[[ Provided passage, beginning ]]

When ideas come from the crowd, when your innovation and your design relies on the crowd, how can you claim commercial rights for it? You cannot! The very process by which you are collecting and distilling the intelligence of the crowd is incompatible with patenting. What comes from the crowd must belong to the crowd, otherwise the crowd will simply not participate in your silly game.

In other words, if you want to stay innovative you need to open yourself to the crowd, you need to open your design and innovation, and therefore you need to abandon the patent.

Protecting knowledge means slowing down collaboration, which is counter-productive.

Collaboration is becoming very important today, because the new technology allows us to take it to higher scales. Using modern tools of communication, coordination, and automated logistics enables us to form massive collaborative networks, able to amass tremendous amounts of resources and to focus them on particular problems. Whoever masters the art of creating and maintaining these networks of innovation, production, and distribution will definitely play an important role in the world’s economy. But one needs to realize that the modular, flexible and inclusive architecture of these massive networks leaves no room for rigid structures and overly defensive mechanisms. Value must flow freely within these self-organizing systems in order to sustain them.

Instituting exclusive commercial rights on some applied knowledge can affect the internal dynamics within these networks in a fundamental way. This would lead to the creation of rigid bodies within the network, because exclusivity acts as a powerful incentive, and will certainly attract individuals to it. All these individuals that benefit from these exclusive rights will form a distinct group, with a well defined common cause. This introduces a separation, which is a movement against the trend of openness and inclusiveness proper to collaboration.


[1] there is a limitation to technological advancement, which is the adoption speed by the market.

[[ Provided passage, end ]]
[[ Exercise material, beginning ]]

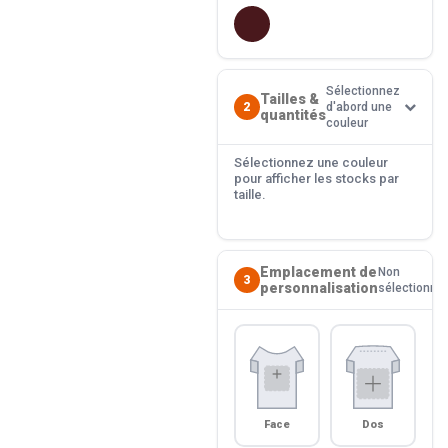
Sélectionnez
Tailles &
2
d'abord une
quantités
couleur
Sélectionnez une couleur
pour afficher les stocks par
taille.
Emplacement de
Non
3
personnalisation
sélectionné
Face
Dos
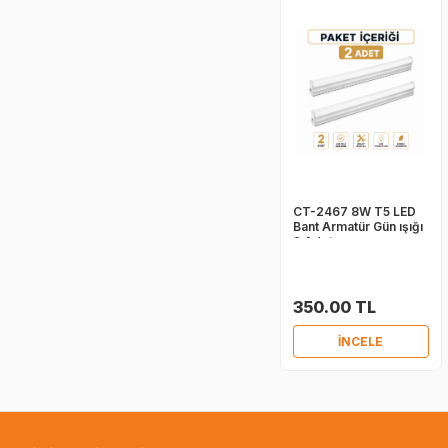
CT-2467 8W T5 LED
Bant Armatür Gün ışığı
2 Adet
350.00 TL
İNCELE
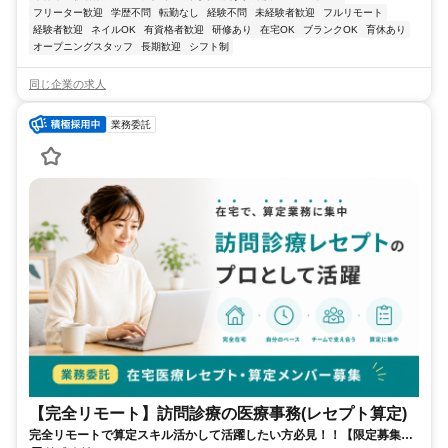
フリーター歓迎
学歴不問
転勤なし
経験不問
未経験者歓迎
フルリモート
経験者歓迎
ネイルOK
有資格者歓迎
研修あり
在宅OK
ブランクOK
育休あり
オープニングスタッフ
長期歓迎
シフト制
同じ企業の求人
業務委託
【完全リモート】訪問診療の医療事務(レセプト算定)
完全リモートで算定スキル活かして活躍したい方必見！！【限定募集】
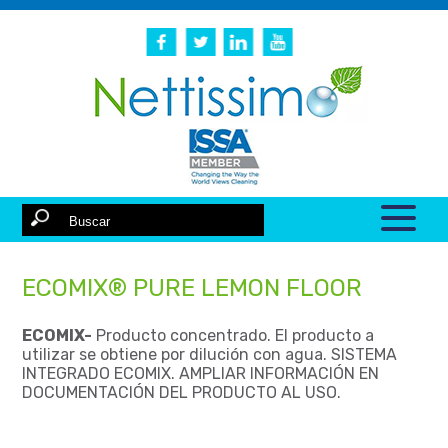
ECOMIX® PURE LEMON FLOOR
ECOMIX-
Producto concentrado. El producto a
utilizar se obtiene por dilución con agua. SISTEMA
INTEGRADO ECOMIX. AMPLIAR INFORMACIÓN EN
DOCUMENTACIÓN DEL PRODUCTO AL USO.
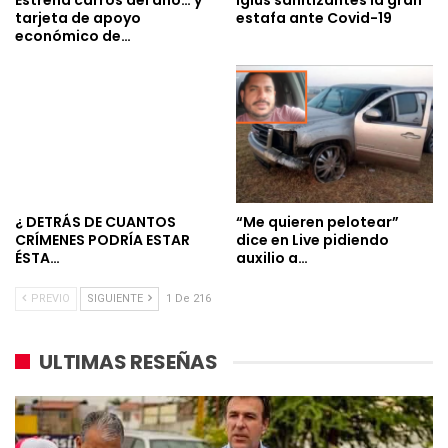
tarjeta de apoyo
estafa ante Covid-19
económico de…
¿ DETRÁS DE CUANTOS
“Me quieren pelotear”
CRÍMENES PODRÍA ESTAR
dice en Live pidiendo
ÉSTA…
auxilio a…
PREVIO
SIGUIENTE
1 De 216
ULTIMAS RESEÑAS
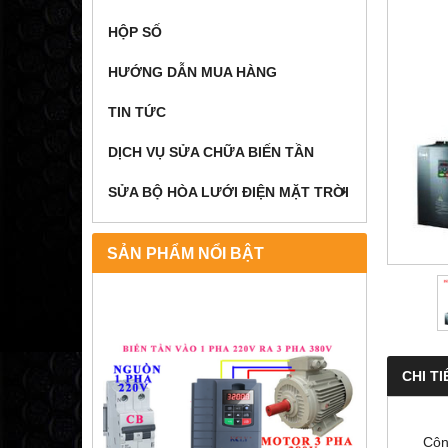
HỘP SỐ
HƯỚNG DẪN MUA HÀNG
TIN TỨC
DỊCH VỤ SỬA CHỮA BIẾN TẦN
SỬA BỘ HÒA LƯỚI ĐIỆN MẶT TRỜI
SẢN PHẨM NỔI BẬT
CHI TI
Công t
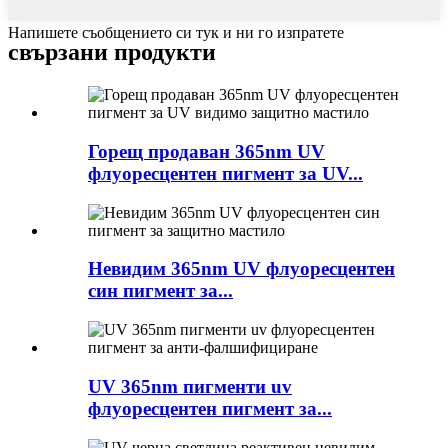
Напишете съобщението си тук и ни го изпратете
свързани продукти
Горещ продаван 365nm UV
флуоресцентен пигмент за UV...
Невидим 365nm UV флуоресцентен
син пигмент за...
UV 365nm пигменти uv
флуоресцентен пигмент за...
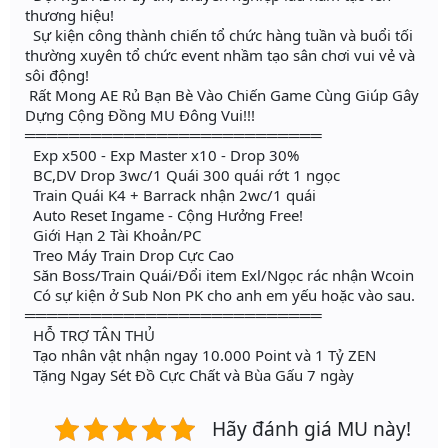
thương hiệu!
Sự kiện công thành chiến tổ chức hàng tuần và buổi tối
thường xuyên tổ chức event nhầm tạo sân chơi vui vẻ và
sôi động!
Rất Mong AE Rủ Bạn Bè Vào Chiến Game Cùng Giúp Gây
Dựng Cộng Đồng MU Đông Vui!!!
═══════════════════════════
Exp x500 - Exp Master x10 - Drop 30%
BC,DV Drop 3wc/1 Quái 300 quái rớt 1 ngọc
Train Quái K4 + Barrack nhận 2wc/1 quái
Auto Reset Ingame - Cộng Hưởng Free!
Giới Hạn 2 Tài Khoản/PC
Treo Máy Train Drop Cực Cao
Săn Boss/Train Quái/Đổi item Exl/Ngọc rác nhận Wcoin
Có sự kiện ở Sub Non PK cho anh em yếu hoặc vào sau.
═══════════════════════════
HỖ TRỢ TÂN THỦ
Tạo nhân vật nhận ngay 10.000 Point và 1 Tỷ ZEN
Tặng Ngay Sét Đồ Cực Chất và Bùa Gấu 7 ngày
Hãy đánh giá MU này!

[[ Exercise material, end ]]

▶ **Problems to work on**
A: Return the passage on crowd collaboration and patents in full, word for word.
B: In the records, swap "Giới Hạn" for "Tối Đa" in the lines from the one containing "thương hiệu!" through the end of the records. Give back only those lines, with everything else unchanged.

▶ **Solutions to each task**
A:
When ideas come from the crowd, when your innovation and your design relies on the crowd, how can you claim commercial rights for it? You cannot! The very process by which you are collecting and distilling the intelligence of the crowd is incompatible with patenting. What comes from the crowd must belong to the crowd, otherwise the crowd will simply not participate in your silly game.

In other words, if you want to stay innovative you need to open yourself to the crowd, you need to open your design and innovation, and therefore you need to abandon the patent.

Protecting knowledge means slowing down collaboration, which is counter-productive.

Collaboration is becoming very important today, because the new technology allows us to take it to higher scales. Using modern tools of communication, coordination, and automated logistics enables us to form massive collaborative networks, able to amass tremendous amounts of resources and to focus them on particular problems. Whoever masters the art of creating and maintaining these networks of innovation, production, and distribution will definitely play an important role in the world’s economy. But one needs to realize that the modular, flexible and inclusive architecture of these massive networks leaves no room for rigid structures and overly defensive mechanisms. Value must flow freely within these self-organizing systems in order to sustain them.

Instituting exclusive commercial rights on some applied knowledge can affect the internal dynamics within these networks in a fundamental way. This would lead to the creation of rigid bodies within the network, because exclusivity acts as a powerful incentive, and will certainly attract individuals to it. All these individuals that benefit from these exclusive rights will form a distinct group, with a well defined common cause. This introduces a separation, which is a movement against the trend of openness and inclusiveness proper to collaboration.


[1] there is a limitation to technological advancement, which is the adoption speed by the market.

B:
thương hiệu!
Sự kiện công thành chiến tổ chức hàng tuần và buổi tối
thường xuyên tổ chức event nhầm tạo sân chơi vui vẻ và
sôi động!
Rất Mong AE Rủ Bạn Bè Vào Chiến Game Cùng Giúp Gây
Dựng Cộng Đồng MU Đông Vui!!!
═══════════════════════════
Exp x500 - Exp Master x10 - Drop 30%
BC,DV Drop 3wc/1 Quái 300 quái rớt 1 ngọc
Train Quái K4 + Barrack nhận 2wc/1 quái
Auto Reset Ingame - Cộng Hưởng Free!
Tối Đa 2 Tài Khoản/PC
Treo Máy Train Drop Cực Cao
Săn Boss/Train Quái/Đổi item Exl/Ngọc rác nhận Wcoin
Có sự kiện ở Sub Non PK cho anh em yếu hoặc vào sau.
═══════════════════════════
HỖ TRỢ TÂN THỦ
Tạo nhân vật nhận ngay 10.000 Point và 1 Tỷ ZEN
Tặng Ngay Sét Đồ Cực Chất và Bùa Gấu 7 ngày
Hãy đánh giá MU này!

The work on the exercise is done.